- **Data for the task**
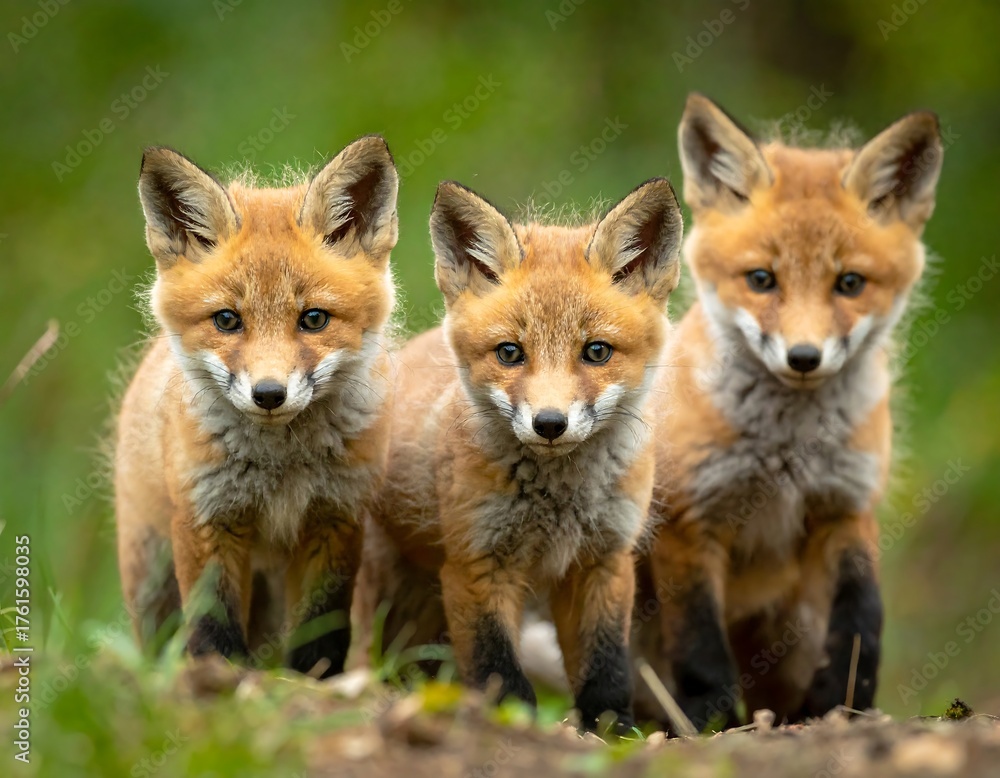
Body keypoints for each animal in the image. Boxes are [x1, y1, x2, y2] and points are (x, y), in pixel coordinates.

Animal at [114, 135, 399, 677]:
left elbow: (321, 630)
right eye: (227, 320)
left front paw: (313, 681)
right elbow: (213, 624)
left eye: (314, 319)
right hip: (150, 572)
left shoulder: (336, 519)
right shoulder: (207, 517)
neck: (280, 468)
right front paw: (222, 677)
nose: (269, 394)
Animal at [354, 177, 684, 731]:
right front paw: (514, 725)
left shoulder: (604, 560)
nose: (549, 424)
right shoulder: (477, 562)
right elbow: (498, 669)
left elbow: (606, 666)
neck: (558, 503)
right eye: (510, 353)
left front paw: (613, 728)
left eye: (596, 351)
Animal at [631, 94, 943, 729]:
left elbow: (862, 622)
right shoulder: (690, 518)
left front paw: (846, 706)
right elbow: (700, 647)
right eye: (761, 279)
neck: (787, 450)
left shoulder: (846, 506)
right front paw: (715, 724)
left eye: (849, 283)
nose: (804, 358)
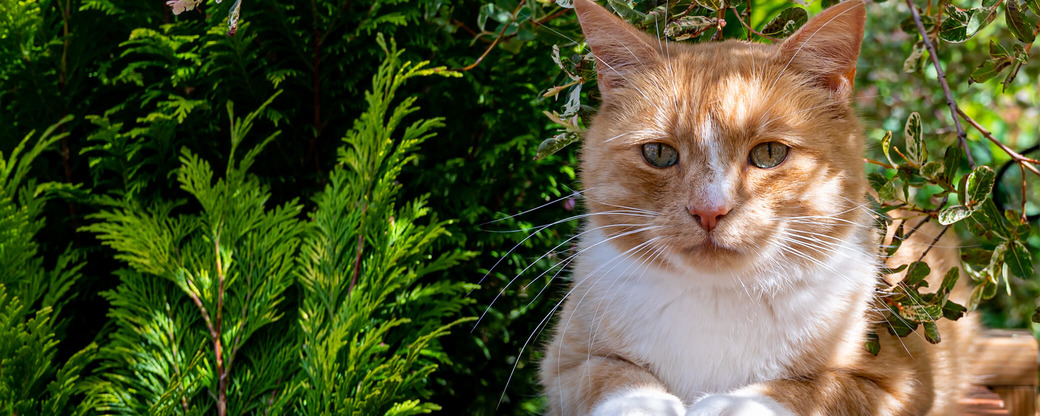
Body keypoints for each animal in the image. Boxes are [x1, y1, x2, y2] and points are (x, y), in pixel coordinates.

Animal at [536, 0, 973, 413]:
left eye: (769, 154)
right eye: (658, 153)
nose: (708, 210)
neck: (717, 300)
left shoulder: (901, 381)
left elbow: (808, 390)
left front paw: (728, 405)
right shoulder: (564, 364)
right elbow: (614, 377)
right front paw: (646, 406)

- **Aim of the task**
Where a line of the records includes "shoulder", copy it.

- **Answer for this exercise**
left shoulder: (336, 519)
right shoulder: (207, 517)
left shoulder: (604, 560)
right shoulder: (477, 562)
right shoulder: (690, 518)
left shoulder: (846, 506)
left shoulder: (901, 381)
right shoulder: (564, 364)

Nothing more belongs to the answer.